Пока я не состоял на службе

Период чрезвычайных мер закончился весной 1991 года: настала пора нормальной демократической политики, подразумевавшей, в том числе, большую роль политических партий. Впрочем, нормальная политика в Польше в период 1992–1997 годов носила довольно своеобразный характер (по крайней мере, по западным стандартам). Три коалиции одна за другой управляли страной. Последняя из них, действовавшая с конца 1993 по октябрь 1997 года и включавшая в себя посткоммунистические партии, поменяла трех премьер-министров.

Я ушел со своего поста без мысли об участии в политике. Конечно, меня тревожило, что реформы в Польше не завершены и их ближайшее будущее зависит от расклада в борьбе политических партий. Но, как уже говорилось, я видел себя технократом, которого призывают к действию в период чрезвычайных мер.

В 1992–1994 годы меня занимали другие дела.
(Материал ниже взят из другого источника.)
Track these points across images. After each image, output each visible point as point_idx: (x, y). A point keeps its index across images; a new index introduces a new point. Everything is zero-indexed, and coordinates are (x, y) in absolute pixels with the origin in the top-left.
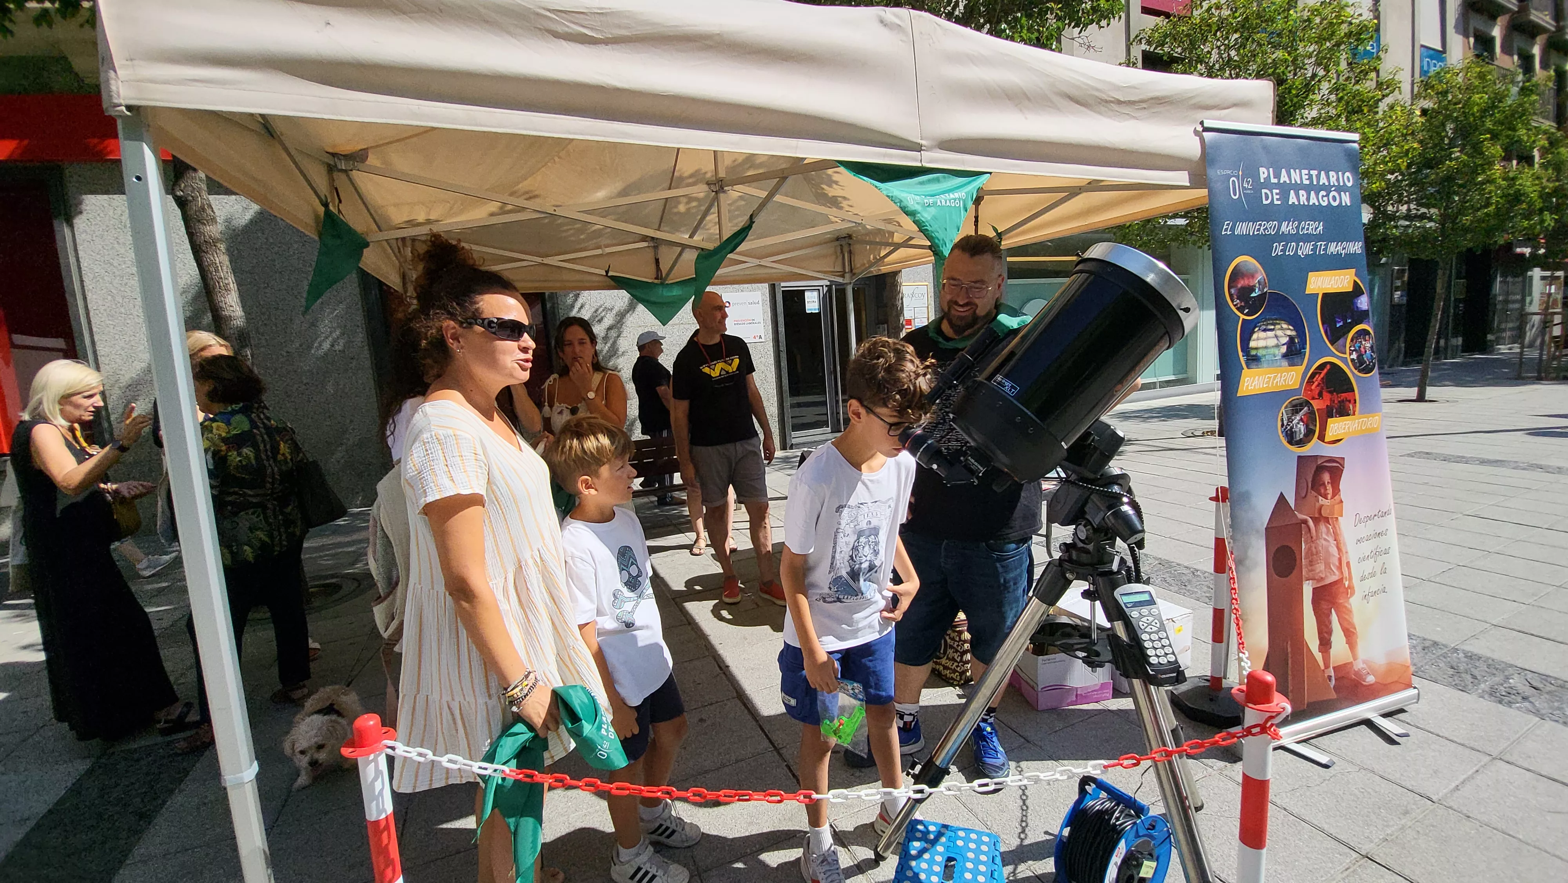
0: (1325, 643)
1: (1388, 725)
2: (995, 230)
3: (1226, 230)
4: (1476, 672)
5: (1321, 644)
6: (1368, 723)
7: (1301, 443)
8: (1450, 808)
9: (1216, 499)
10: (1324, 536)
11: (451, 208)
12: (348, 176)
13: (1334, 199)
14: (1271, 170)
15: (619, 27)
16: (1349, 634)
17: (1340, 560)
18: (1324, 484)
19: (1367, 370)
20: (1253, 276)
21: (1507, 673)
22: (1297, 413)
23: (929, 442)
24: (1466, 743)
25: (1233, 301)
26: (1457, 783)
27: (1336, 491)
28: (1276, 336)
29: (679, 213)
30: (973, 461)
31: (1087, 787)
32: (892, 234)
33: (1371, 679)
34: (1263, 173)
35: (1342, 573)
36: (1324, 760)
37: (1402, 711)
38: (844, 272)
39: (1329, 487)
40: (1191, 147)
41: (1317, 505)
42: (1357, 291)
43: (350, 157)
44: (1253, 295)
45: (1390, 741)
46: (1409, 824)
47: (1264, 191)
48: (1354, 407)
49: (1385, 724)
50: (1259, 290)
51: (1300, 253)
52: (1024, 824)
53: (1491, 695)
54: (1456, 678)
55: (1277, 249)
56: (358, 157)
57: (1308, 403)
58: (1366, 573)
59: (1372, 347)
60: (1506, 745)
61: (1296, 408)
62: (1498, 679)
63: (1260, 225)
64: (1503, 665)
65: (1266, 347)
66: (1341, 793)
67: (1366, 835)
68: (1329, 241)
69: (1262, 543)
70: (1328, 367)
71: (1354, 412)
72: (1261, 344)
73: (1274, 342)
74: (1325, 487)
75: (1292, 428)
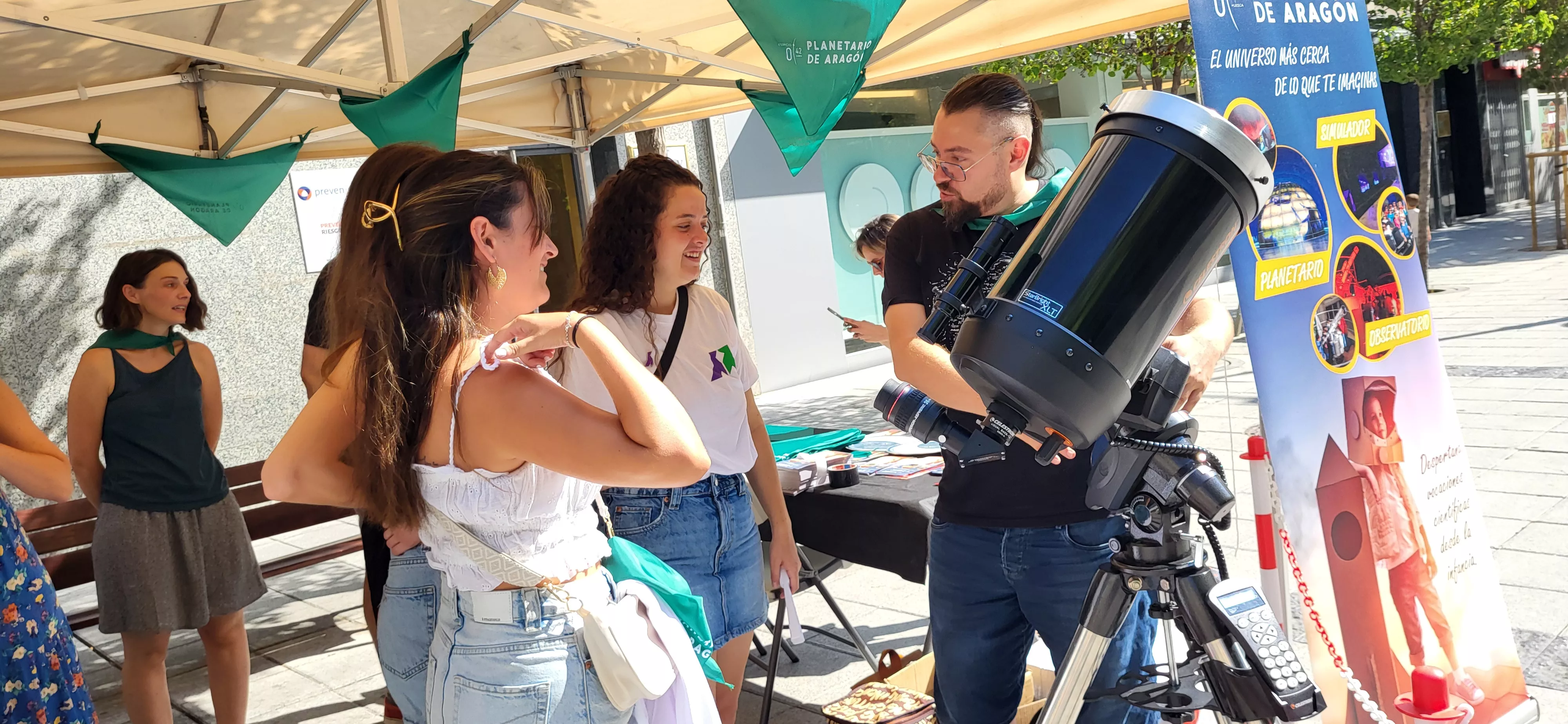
0: (1416, 651)
3: (1214, 62)
5: (1410, 646)
7: (1342, 360)
9: (1248, 455)
10: (1389, 492)
13: (1339, 12)
16: (1441, 631)
17: (1411, 524)
18: (1376, 416)
19: (1406, 251)
20: (1255, 126)
22: (1332, 317)
27: (1391, 425)
28: (1294, 210)
30: (999, 423)
33: (1479, 695)
35: (1416, 542)
38: (572, 128)
39: (1382, 421)
41: (1374, 448)
42: (1379, 141)
47: (1255, 4)
48: (1398, 303)
50: (1265, 145)
51: (1305, 90)
55: (1280, 87)
57: (1341, 303)
58: (1446, 540)
61: (1330, 311)
63: (1257, 52)
65: (1283, 227)
68: (1339, 71)
69: (1316, 511)
70: (1356, 250)
71: (1399, 310)
72: (1276, 222)
73: (1291, 218)
74: (1378, 421)
75: (1329, 340)
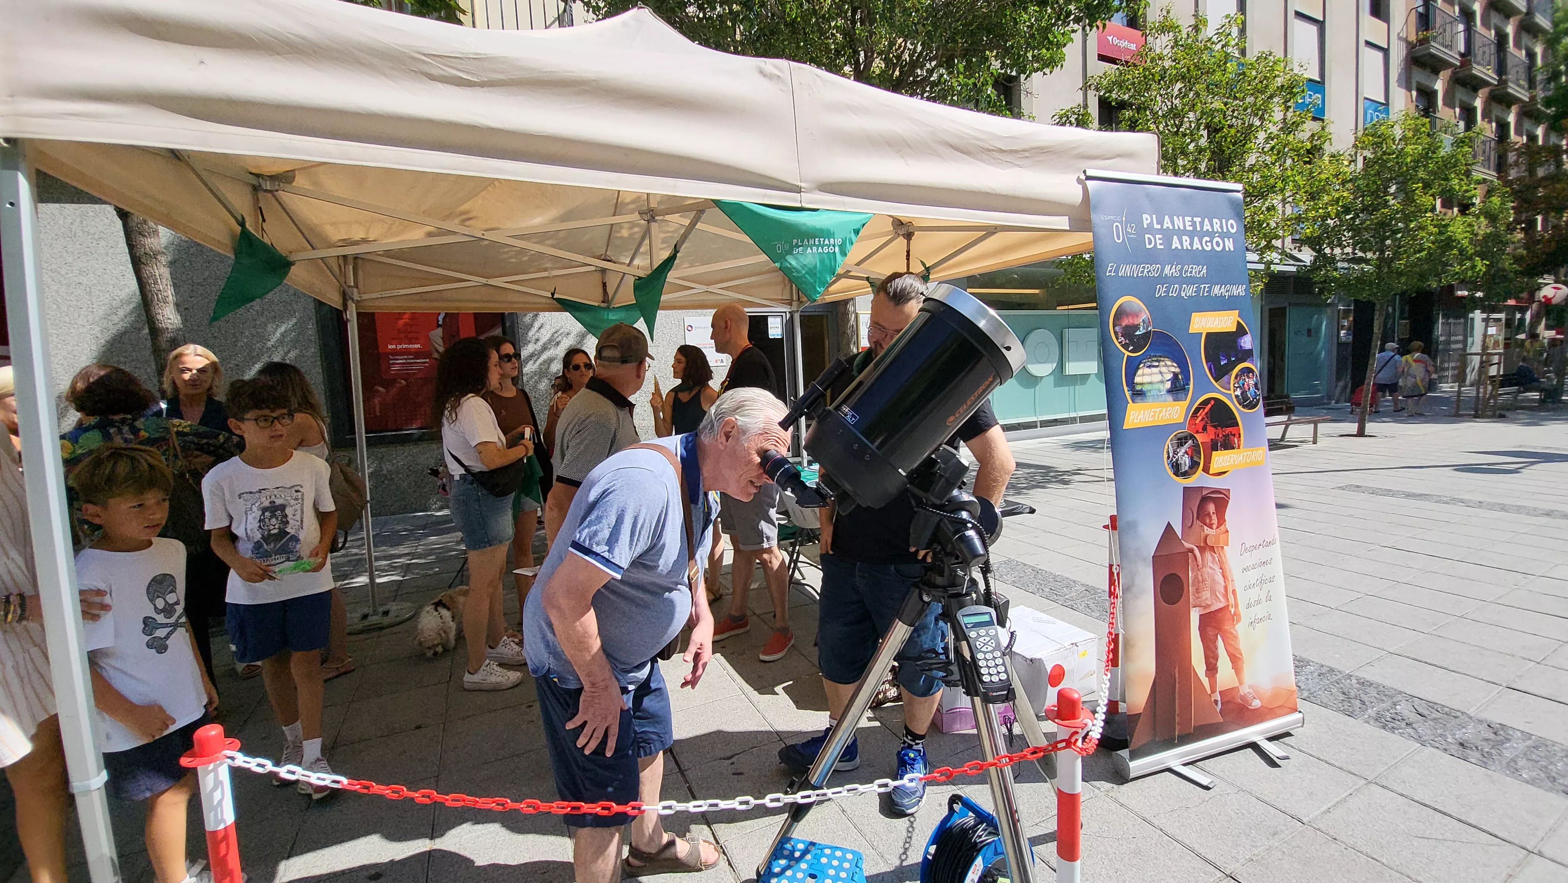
0: (1211, 668)
1: (1272, 749)
2: (923, 264)
3: (1110, 271)
4: (1365, 698)
5: (1207, 669)
6: (1254, 746)
7: (1185, 475)
8: (1319, 830)
9: (1108, 527)
10: (1210, 564)
11: (390, 228)
12: (274, 196)
13: (1218, 244)
14: (1154, 216)
15: (495, 71)
16: (1235, 659)
17: (1226, 588)
18: (1209, 514)
19: (1252, 406)
20: (1136, 315)
21: (1395, 700)
22: (1183, 446)
23: (786, 466)
24: (1345, 767)
25: (1117, 339)
26: (1329, 805)
27: (1221, 521)
28: (1161, 373)
29: (622, 238)
31: (955, 805)
33: (1256, 704)
34: (1146, 219)
35: (1227, 600)
36: (1205, 781)
37: (1288, 734)
38: (792, 300)
39: (1214, 517)
40: (1074, 194)
41: (1203, 534)
42: (1241, 331)
43: (273, 178)
44: (1137, 333)
45: (1272, 763)
46: (1276, 844)
47: (1147, 236)
48: (1239, 441)
49: (1270, 748)
50: (1144, 328)
51: (1183, 294)
52: (907, 845)
53: (1377, 720)
54: (1345, 703)
55: (1161, 290)
56: (285, 178)
57: (1193, 437)
58: (1252, 601)
59: (1256, 385)
60: (1382, 769)
61: (1181, 441)
62: (1387, 705)
63: (1144, 268)
64: (1393, 692)
65: (1151, 383)
66: (1217, 814)
67: (1233, 855)
68: (1213, 283)
69: (1150, 571)
70: (1212, 402)
71: (1239, 446)
72: (1146, 379)
73: (1158, 378)
74: (1210, 517)
75: (1177, 460)
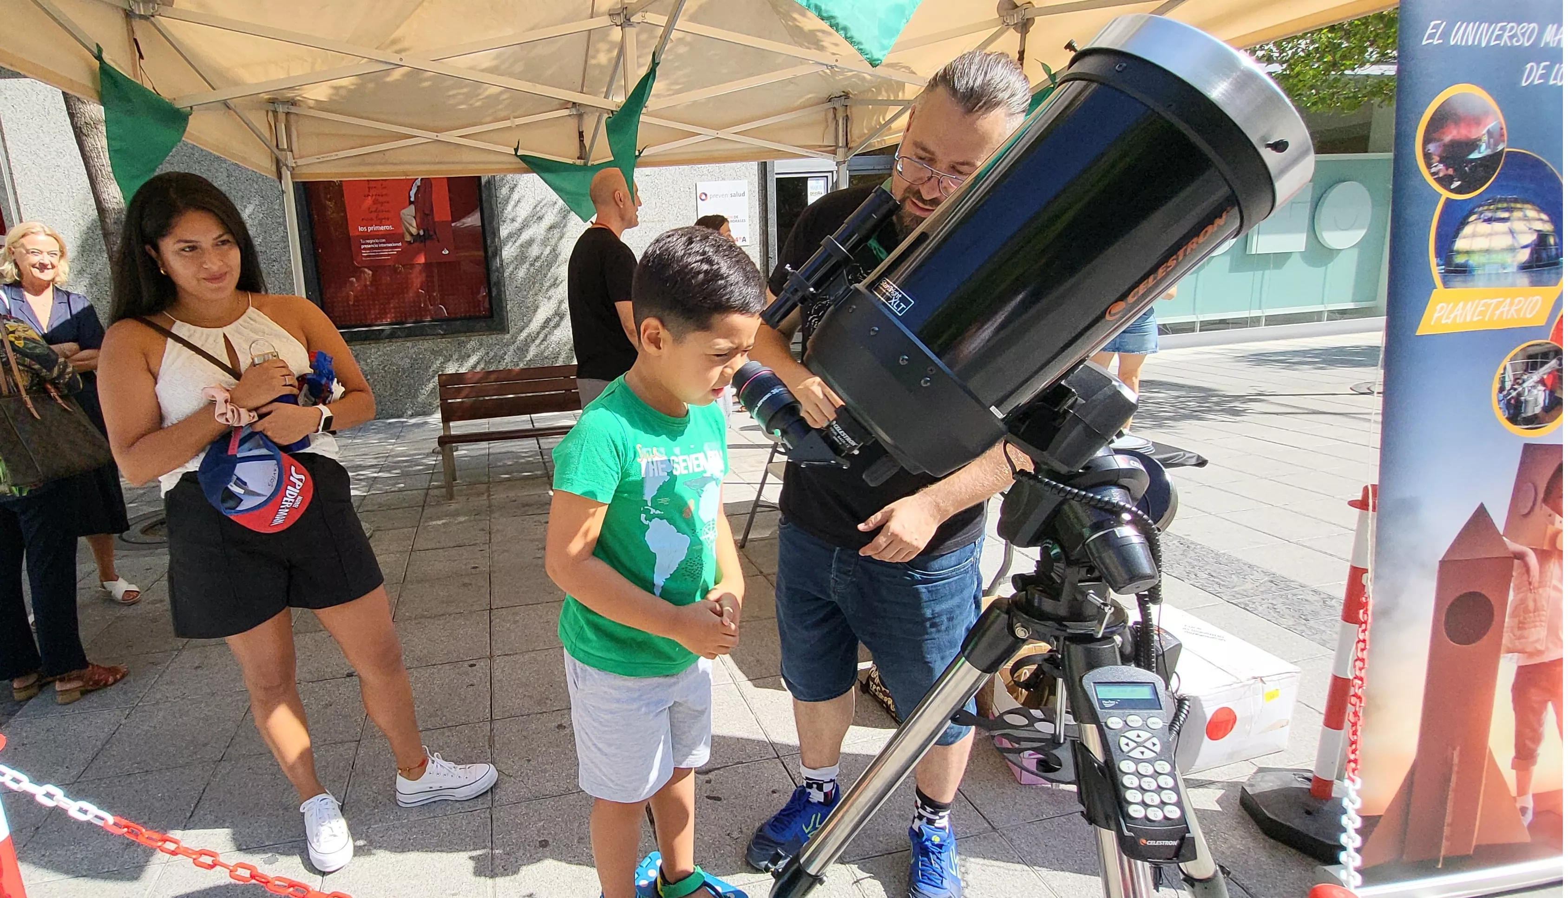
0: (1525, 756)
3: (1432, 36)
5: (1518, 757)
7: (1532, 422)
9: (1362, 504)
10: (1554, 582)
20: (1477, 121)
25: (1429, 166)
28: (1512, 231)
32: (901, 86)
41: (1550, 529)
44: (1474, 155)
50: (1488, 146)
55: (1533, 74)
63: (1503, 29)
65: (1488, 251)
69: (1431, 584)
72: (1479, 244)
73: (1507, 241)
75: (1519, 395)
Я следил за развитием страны, продолжал активно сотрудничать с польскими СМИ — среди прочего, раз в две недели публикуя колонку в одном из наиболее популярных польских еженедельников (это продолжалось вплоть до 2005 года). Я также подготовил книгу о посткоммунистическом транзите в Польше (800 дней контролируемого шока), распроданную в количестве 50 000 экземпляров и получившую много откликов. Значительную часть времени я провел за границей (включая работу в качестве приглашенного исследователя в МВФ, Европейском банке реконструкции и развития, Всемирном банке); я изучал развитие бывших социалистических экономик, некоторые из этих стран посетил, встречался с ведущими политиками. Наконец, я наверстал ряд пробелов в своей эрудиции, связанных с проблематикой государства всеобщего благосостояния (включая пенсионную систему), вопросами приватизации, налогообложения, образования, экономического роста, правоприменительной и судебной системы и т. д.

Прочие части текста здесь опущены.